江の島の植物・ツルボ
江の島では広場のすみっこや空き地などで見ることができますが、定期的に清掃が行われ雑草として刈り取られるため・・・
江の島では広場のすみっこや空き地などで見ることができますが、定期的に清掃が行われ雑草として刈り取られるため・・・
江の島の植物・ツルボ
2022年10月10日 写真&文:坪倉 兌雄
ツルボ (蔓穂)Barnardia japonicaはキジカクシ科ツルボ属の多年草で、日本全土に分布し、山野の日当たりの良い場所に生えます。江の島では、広場のすみっこや空き地などで見ることができますが、島は多くの人々が訪れる観光の地、定期的に清掃が行われ、雑草として刈り取られるため、生育場所もほんの一部に限られています。地下の鱗茎は約2㌢の卵球形で、外皮は黒褐色、栄養生殖でも増えると考えられます。ツルボは3月頃に葉をだして光合成を行い、球根に栄養を蓄えたのち、5月には葉を落として休眠します。8~9月に再び葉をだし、花径をのばします。葉は根生葉で倒披針形、鋭頭で質は厚くて柔らかく、長さは10~25㌢、幅4~6㍉に。葉の間から花茎を出して直立、花茎の高さは20~40㌢になり、その先端に4~7㌢の総状花序をだし、淡紫色の花を多数つけます。
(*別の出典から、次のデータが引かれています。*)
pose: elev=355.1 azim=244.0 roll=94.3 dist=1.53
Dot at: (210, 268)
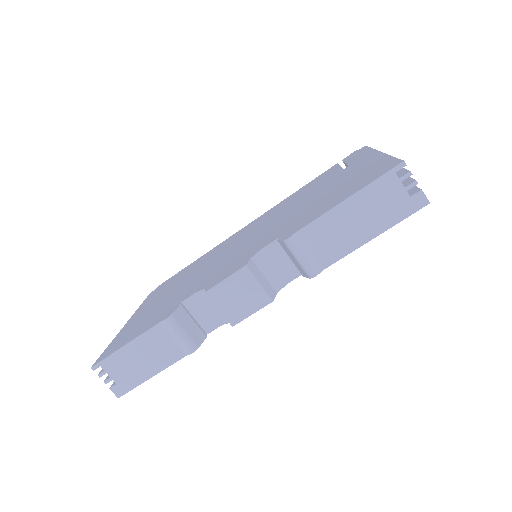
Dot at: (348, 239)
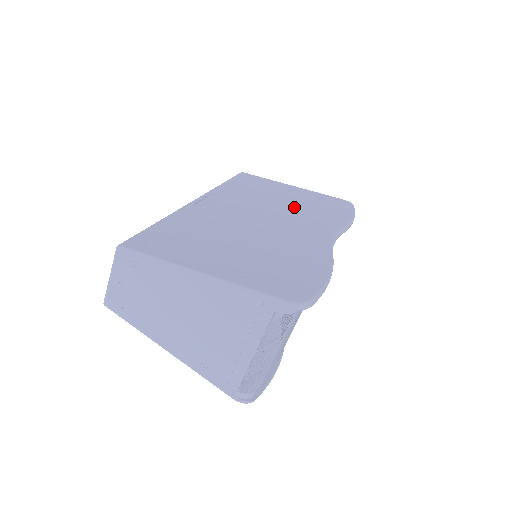
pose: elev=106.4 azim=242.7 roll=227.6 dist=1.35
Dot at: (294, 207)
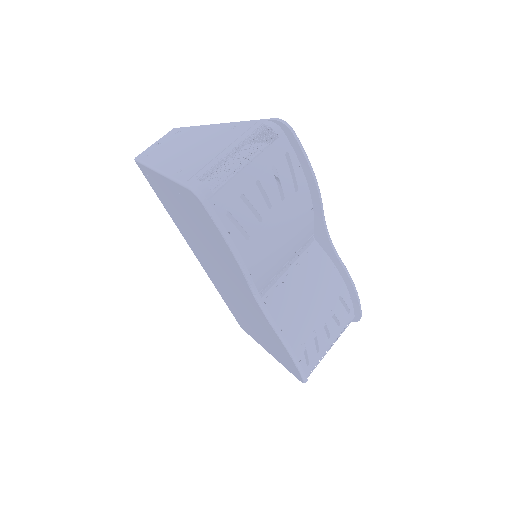
Dot at: occluded
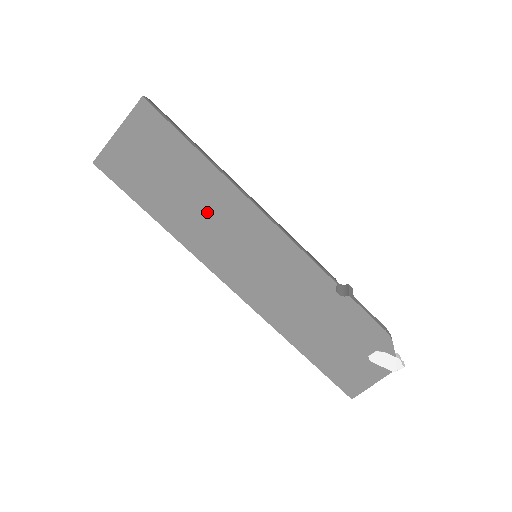
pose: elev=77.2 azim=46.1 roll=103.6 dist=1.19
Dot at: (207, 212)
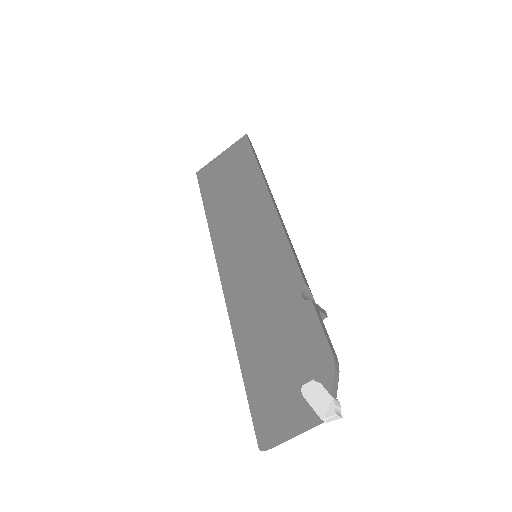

ツルボの花は下から咲き上がります。花被片は6個で平に開き、長楕円状披針形で長さは3~4㍉、雄しべは6個で長さは花被片とほぼ同じ、花糸は糸状で下部は広がり、上部の葯が目立ちます。雌しべの長さは約4㍉、花柱の長さは1.7㍉になります。受粉後、子房は成長して緑色になります。果実は倒卵形で長さは4㍉に。和名の由来は定かではありませんが、つるのような花茎に穂状の花をつけることから「ツルボ(蔓穂)」に、また鱗茎は食用になりますが、この外皮を取り除くとつるっとした坊主頭に似ることからツルボウズ、これが転化してツルボに、など。別名のサンダイガサは、花の形が、公卿が宮中(きゅうちゅう)に参内(さんだい)する際に、供人がさしかけた傘に似ることによる、とされています。